··· Records for processing

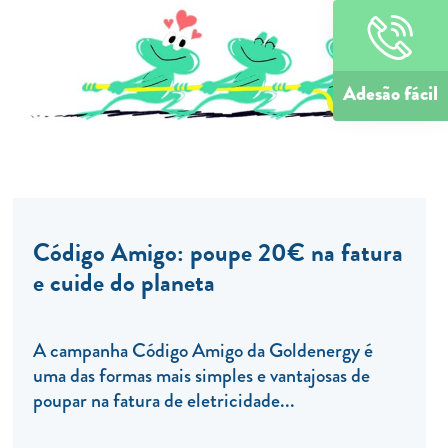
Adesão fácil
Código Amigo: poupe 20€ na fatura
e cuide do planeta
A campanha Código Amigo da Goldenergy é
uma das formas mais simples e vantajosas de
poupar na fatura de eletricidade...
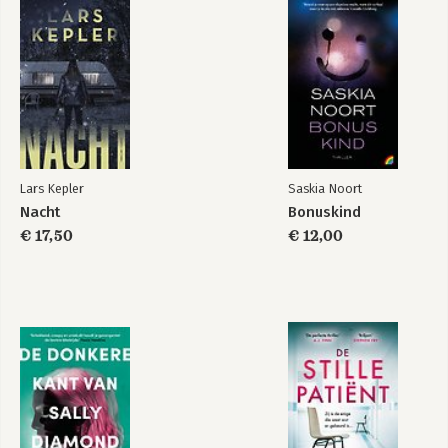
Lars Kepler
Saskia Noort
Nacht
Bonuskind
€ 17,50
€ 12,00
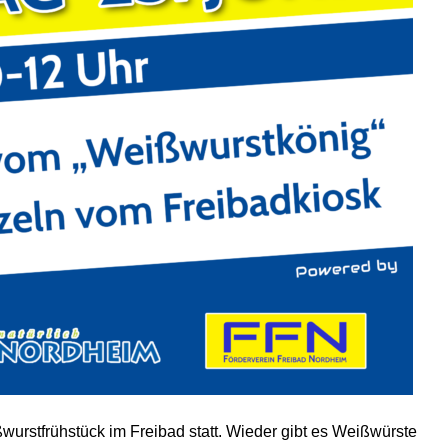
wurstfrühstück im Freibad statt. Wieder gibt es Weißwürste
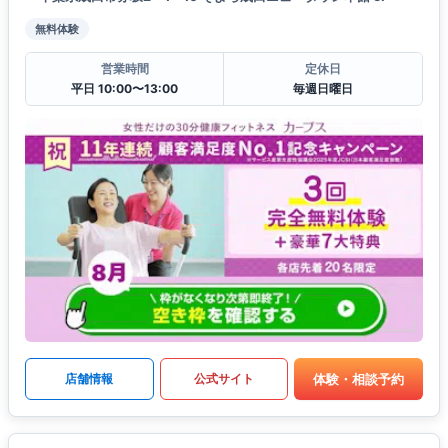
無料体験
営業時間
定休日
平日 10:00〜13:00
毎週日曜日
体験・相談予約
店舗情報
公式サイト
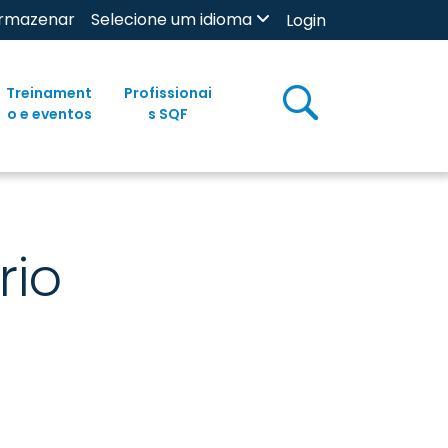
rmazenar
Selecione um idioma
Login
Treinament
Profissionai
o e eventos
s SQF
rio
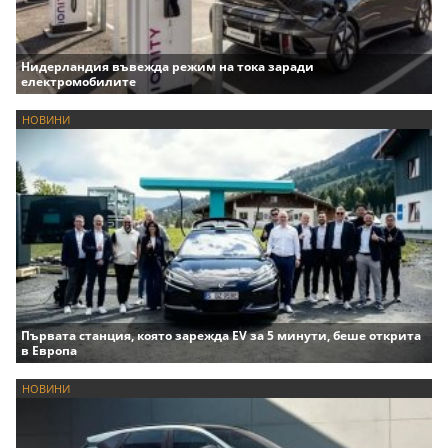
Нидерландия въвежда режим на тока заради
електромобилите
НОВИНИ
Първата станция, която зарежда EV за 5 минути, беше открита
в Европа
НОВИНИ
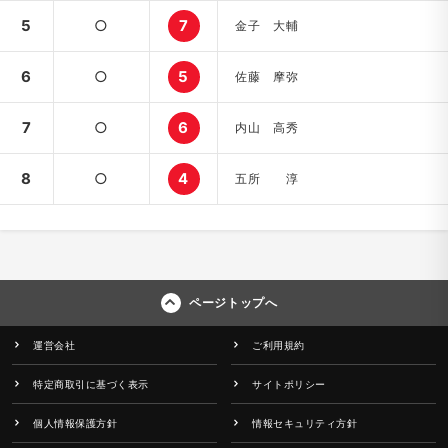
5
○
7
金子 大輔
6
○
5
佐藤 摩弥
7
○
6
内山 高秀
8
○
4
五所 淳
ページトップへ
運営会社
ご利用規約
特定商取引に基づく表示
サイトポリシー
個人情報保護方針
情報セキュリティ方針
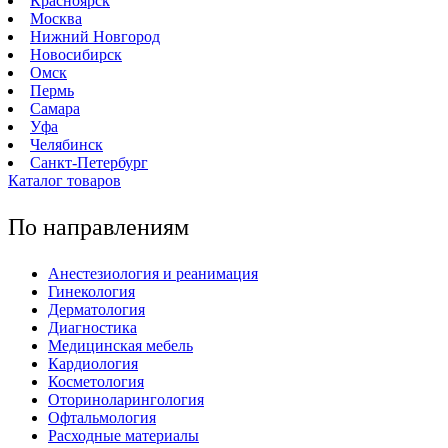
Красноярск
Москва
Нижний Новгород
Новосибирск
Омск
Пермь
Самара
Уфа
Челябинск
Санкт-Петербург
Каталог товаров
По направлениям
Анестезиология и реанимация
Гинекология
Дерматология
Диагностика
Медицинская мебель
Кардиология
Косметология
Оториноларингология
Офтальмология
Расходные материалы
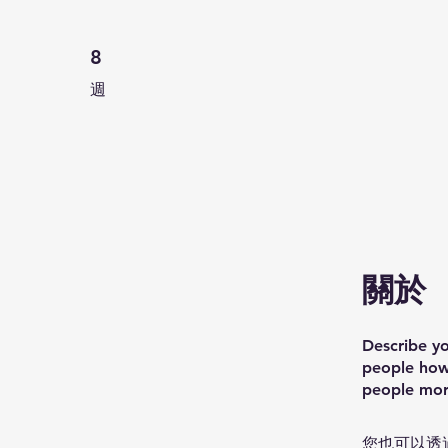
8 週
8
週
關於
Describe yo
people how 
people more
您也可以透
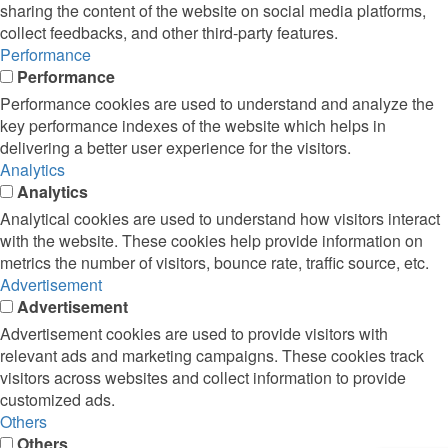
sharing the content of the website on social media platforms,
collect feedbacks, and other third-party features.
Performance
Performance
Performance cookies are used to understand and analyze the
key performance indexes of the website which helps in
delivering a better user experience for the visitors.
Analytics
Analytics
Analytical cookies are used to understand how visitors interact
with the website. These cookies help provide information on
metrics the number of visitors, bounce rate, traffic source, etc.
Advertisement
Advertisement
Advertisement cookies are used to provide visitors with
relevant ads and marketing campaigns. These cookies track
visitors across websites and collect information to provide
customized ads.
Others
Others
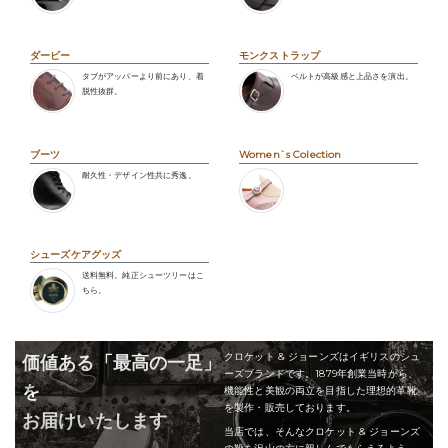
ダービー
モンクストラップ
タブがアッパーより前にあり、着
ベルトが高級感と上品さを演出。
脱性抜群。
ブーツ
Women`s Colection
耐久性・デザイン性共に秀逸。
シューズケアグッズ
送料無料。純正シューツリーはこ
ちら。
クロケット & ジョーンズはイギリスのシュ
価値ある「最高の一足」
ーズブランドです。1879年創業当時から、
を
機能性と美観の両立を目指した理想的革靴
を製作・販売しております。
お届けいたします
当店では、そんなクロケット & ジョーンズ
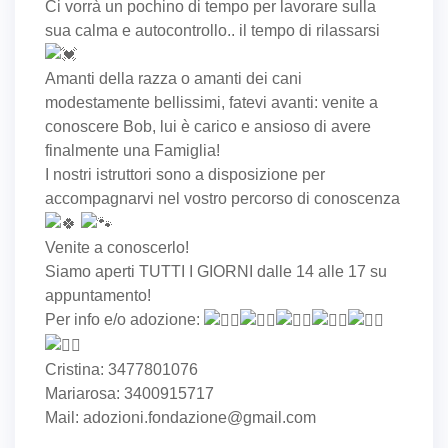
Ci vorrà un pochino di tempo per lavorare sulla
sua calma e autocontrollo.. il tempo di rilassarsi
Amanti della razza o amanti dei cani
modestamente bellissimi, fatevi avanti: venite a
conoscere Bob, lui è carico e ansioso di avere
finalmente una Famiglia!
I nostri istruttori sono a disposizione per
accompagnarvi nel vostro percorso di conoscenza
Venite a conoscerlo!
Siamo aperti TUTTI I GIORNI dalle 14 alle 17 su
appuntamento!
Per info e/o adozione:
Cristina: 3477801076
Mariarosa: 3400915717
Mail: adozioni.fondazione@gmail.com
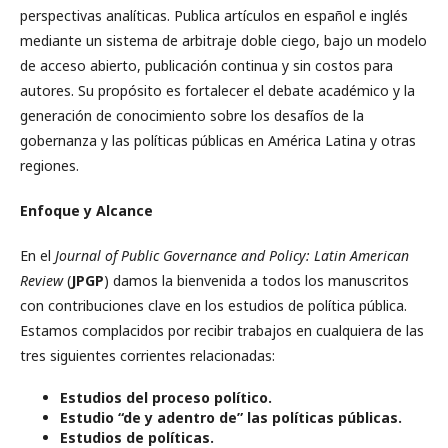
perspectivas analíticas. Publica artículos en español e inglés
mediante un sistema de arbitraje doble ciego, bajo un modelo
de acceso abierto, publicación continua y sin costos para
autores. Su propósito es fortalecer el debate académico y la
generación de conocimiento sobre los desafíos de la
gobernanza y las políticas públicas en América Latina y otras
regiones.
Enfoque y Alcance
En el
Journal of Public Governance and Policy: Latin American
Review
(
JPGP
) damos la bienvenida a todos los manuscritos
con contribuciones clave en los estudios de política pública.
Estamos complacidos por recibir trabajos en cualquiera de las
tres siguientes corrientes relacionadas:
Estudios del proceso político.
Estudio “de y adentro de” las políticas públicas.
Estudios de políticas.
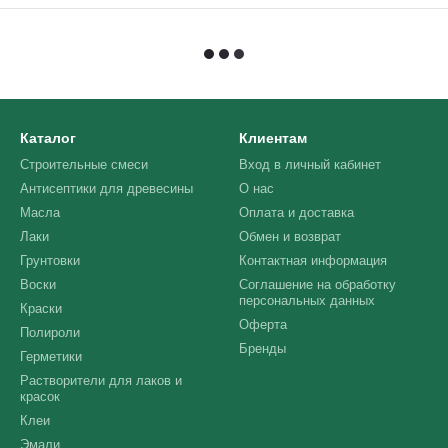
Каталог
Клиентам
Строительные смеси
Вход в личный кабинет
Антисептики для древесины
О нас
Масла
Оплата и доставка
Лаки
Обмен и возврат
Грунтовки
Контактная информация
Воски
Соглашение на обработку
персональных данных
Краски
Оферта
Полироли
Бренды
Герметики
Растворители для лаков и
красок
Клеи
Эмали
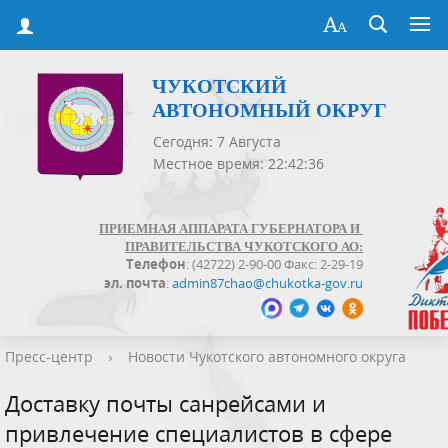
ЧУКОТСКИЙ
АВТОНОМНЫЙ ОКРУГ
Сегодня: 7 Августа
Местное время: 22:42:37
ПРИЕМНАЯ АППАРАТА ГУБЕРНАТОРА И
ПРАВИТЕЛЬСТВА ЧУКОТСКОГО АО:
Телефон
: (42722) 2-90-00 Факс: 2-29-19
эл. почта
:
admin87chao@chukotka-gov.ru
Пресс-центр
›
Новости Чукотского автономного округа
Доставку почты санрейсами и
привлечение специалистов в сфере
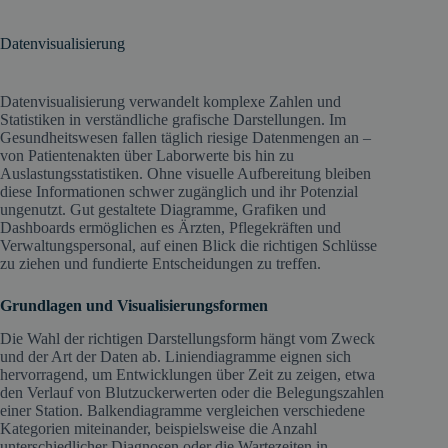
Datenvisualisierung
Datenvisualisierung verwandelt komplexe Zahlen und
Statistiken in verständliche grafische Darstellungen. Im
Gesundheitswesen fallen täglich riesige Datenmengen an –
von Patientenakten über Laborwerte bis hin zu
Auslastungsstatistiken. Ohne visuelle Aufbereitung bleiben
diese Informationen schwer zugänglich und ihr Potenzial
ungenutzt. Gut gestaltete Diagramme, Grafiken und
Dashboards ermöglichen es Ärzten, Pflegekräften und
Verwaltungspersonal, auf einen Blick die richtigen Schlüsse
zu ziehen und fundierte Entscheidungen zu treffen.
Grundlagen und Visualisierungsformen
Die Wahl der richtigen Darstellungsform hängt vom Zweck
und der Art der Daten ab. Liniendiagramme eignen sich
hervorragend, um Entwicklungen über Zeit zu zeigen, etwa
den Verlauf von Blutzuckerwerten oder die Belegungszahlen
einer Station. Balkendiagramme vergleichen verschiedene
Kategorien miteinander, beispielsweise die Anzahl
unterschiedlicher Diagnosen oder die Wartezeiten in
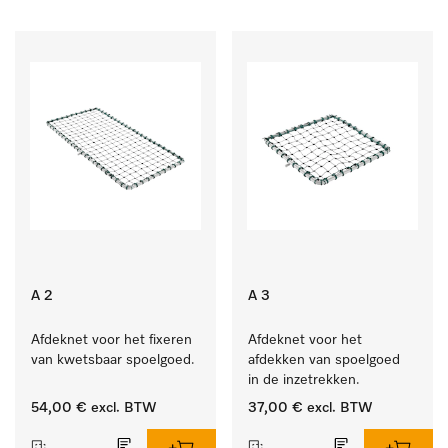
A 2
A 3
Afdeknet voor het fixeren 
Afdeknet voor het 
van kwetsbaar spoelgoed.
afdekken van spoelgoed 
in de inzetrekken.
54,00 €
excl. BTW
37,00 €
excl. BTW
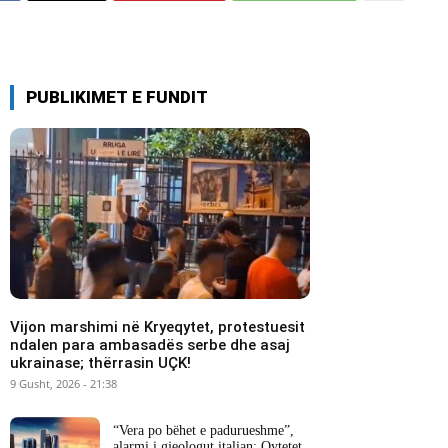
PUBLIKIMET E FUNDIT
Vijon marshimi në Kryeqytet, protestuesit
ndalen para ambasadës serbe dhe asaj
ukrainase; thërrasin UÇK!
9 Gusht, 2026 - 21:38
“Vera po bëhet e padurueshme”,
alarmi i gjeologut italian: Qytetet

······

**Directions for this task**
Write out the entries again with every "НОВИНИ" renamed to "АКТУАЛНО", changing nothing else and leaving out the pictures.

**Expected answer**
Adesão fácil
Código Amigo: poupe 20€ na fatura
e cuide do planeta
A campanha Código Amigo da Goldenergy é
uma das formas mais simples e vantajosas de
poupar na fatura de eletricidade...
Lars Kepler
Saskia Noort
Nacht
Bonuskind
€ 17,50
€ 12,00
wurstfrühstück im Freibad statt. Wieder gibt es Weißwürste
無料体験
営業時間
定休日
平日 10:00〜13:00
毎週日曜日
体験・相談予約
店舗情報
公式サイト
rmazenar
Selecione um idioma
Login
Treinament
Profissionai
o e eventos
s SQF
rio
Нидерландия въвежда режим на тока заради
електромобилите
АКТУАЛНО
Първата станция, която зарежда EV за 5 минути, беше открита
в Европа
АКТУАЛНО
5
○
7
金子 大輔
6
○
5
佐藤 摩弥
7
○
6
内山 高秀
8
○
4
五所 淳
ページトップへ
運営会社
ご利用規約
特定商取引に基づく表示
サイトポリシー
個人情報保護方針
情報セキュリティ方針
Красноярск
Москва
Нижний Новгород
Новосибирск
Омск
Пермь
Самара
Уфа
Челябинск
Санкт-Петербург
Каталог товаров
По направлениям
Анестезиология и реанимация
Гинекология
Дерматология
Диагностика
Медицинская мебель
Кардиология
Косметология
Оториноларингология
Офтальмология
Расходные материалы
8 週
8
週
關於
Describe yo
people how 
people more
您也可以透
sharing the content of the website on social media platforms,
collect feedbacks, and other third-party features.
Performance
Performance
Performance cookies are used to understand and analyze the
key performance indexes of the website which helps in
delivering a better user experience for the visitors.
Analytics
Analytics
Analytical cookies are used to understand how visitors interact
with the website. These cookies help provide information on
metrics the number of visitors, bounce rate, traffic source, etc.
Advertisement
Advertisement
Advertisement cookies are used to provide visitors with
relevant ads and marketing campaigns. These cookies track
visitors across websites and collect information to provide
customized ads.
Others
Others
ダービー
モンクストラップ
タブがアッパーより前にあり、着
ベルトが高級感と上品さを演出。
脱性抜群。
ブーツ
Women`s Colection
耐久性・デザイン性共に秀逸。
シューズケアグッズ
送料無料。純正シューツリーはこ
ちら。
クロケット & ジョーンズはイギリスのシュ
価値ある「最高の一足」
ーズブランドです。1879年創業当時から、
を
機能性と美観の両立を目指した理想的革靴
を製作・販売しております。
お届けいたします
当店では、そんなクロケット & ジョーンズ
Ci vorrà un pochino di tempo per lavorare sulla
sua calma e autocontrollo.. il tempo di rilassarsi
Amanti della razza o amanti dei cani
modestamente bellissimi, fatevi avanti: venite a
conoscere Bob, lui è carico e ansioso di avere
finalmente una Famiglia!
I nostri istruttori sono a disposizione per
accompagnarvi nel vostro percorso di conoscenza
Venite a conoscerlo!
Siamo aperti TUTTI I GIORNI dalle 14 alle 17 su
appuntamento!
Per info e/o adozione:
Cristina: 3477801076
Mariarosa: 3400915717
Mail: adozioni.fondazione@gmail.com
perspectivas analíticas. Publica artículos en español e inglés
mediante un sistema de arbitraje doble ciego, bajo un modelo
de acceso abierto, publicación continua y sin costos para
autores. Su propósito es fortalecer el debate académico y la
generación de conocimiento sobre los desafíos de la
gobernanza y las políticas públicas en América Latina y otras
regiones.
Enfoque y Alcance
En el
Journal of Public Governance and Policy: Latin American
Review
(
JPGP
) damos la bienvenida a todos los manuscritos
con contribuciones clave en los estudios de política pública.
Estamos complacidos por recibir trabajos en cualquiera de las
tres siguientes corrientes relacionadas:
Estudios del proceso político.
Estudio “de y adentro de” las políticas públicas.
Estudios de políticas.
Каталог
Клиентам
Строительные смеси
Вход в личный кабинет
Антисептики для древесины
О нас
Масла
Оплата и доставка
Лаки
Обмен и возврат
Грунтовки
Контактная информация
Воски
Соглашение на обработку
персональных данных
Краски
Оферта
Полироли
Бренды
Герметики
Растворители для лаков и
красок
Клеи
Эмали
ЧУКОТСКИЙ
АВТОНОМНЫЙ ОКРУГ
Сегодня: 7 Августа
Местное время: 22:42:37
ПРИЕМНАЯ АППАРАТА ГУБЕРНАТОРА И
ПРАВИТЕЛЬСТВА ЧУКОТСКОГО АО:
Телефон
: (42722) 2-90-00 Факс: 2-29-19
эл. почта
:
admin87chao@chukotka-gov.ru
Пресс-центр
›
Новости Чукотского автономного округа
Доставку почты санрейсами и
привлечение специалистов в сфере
Datenvisualisierung
Datenvisualisierung verwandelt komplexe Zahlen und
Statistiken in verständliche grafische Darstellungen. Im
Gesundheitswesen fallen täglich riesige Datenmengen an –
von Patientenakten über Laborwerte bis hin zu
Auslastungsstatistiken. Ohne visuelle Aufbereitung bleiben
diese Informationen schwer zugänglich und ihr Potenzial
ungenutzt. Gut gestaltete Diagramme, Grafiken und
Dashboards ermöglichen es Ärzten, Pflegekräften und
Verwaltungspersonal, auf einen Blick die richtigen Schlüsse
zu ziehen und fundierte Entscheidungen zu treffen.
Grundlagen und Visualisierungsformen
Die Wahl der richtigen Darstellungsform hängt vom Zweck
und der Art der Daten ab. Liniendiagramme eignen sich
hervorragend, um Entwicklungen über Zeit zu zeigen, etwa
den Verlauf von Blutzuckerwerten oder die Belegungszahlen
einer Station. Balkendiagramme vergleichen verschiedene
Kategorien miteinander, beispielsweise die Anzahl
unterschiedlicher Diagnosen oder die Wartezeiten in
A 2
A 3
Afdeknet voor het fixeren 
Afdeknet voor het 
van kwetsbaar spoelgoed.
afdekken van spoelgoed 
in de inzetrekken.
54,00 €
excl. BTW
37,00 €
excl. BTW
PUBLIKIMET E FUNDIT
Vijon marshimi në Kryeqytet, protestuesit
ndalen para ambasadës serbe dhe asaj
ukrainase; thërrasin UÇK!
9 Gusht, 2026 - 21:38
“Vera po bëhet e padurueshme”,
alarmi i gjeologut italian: Qytetet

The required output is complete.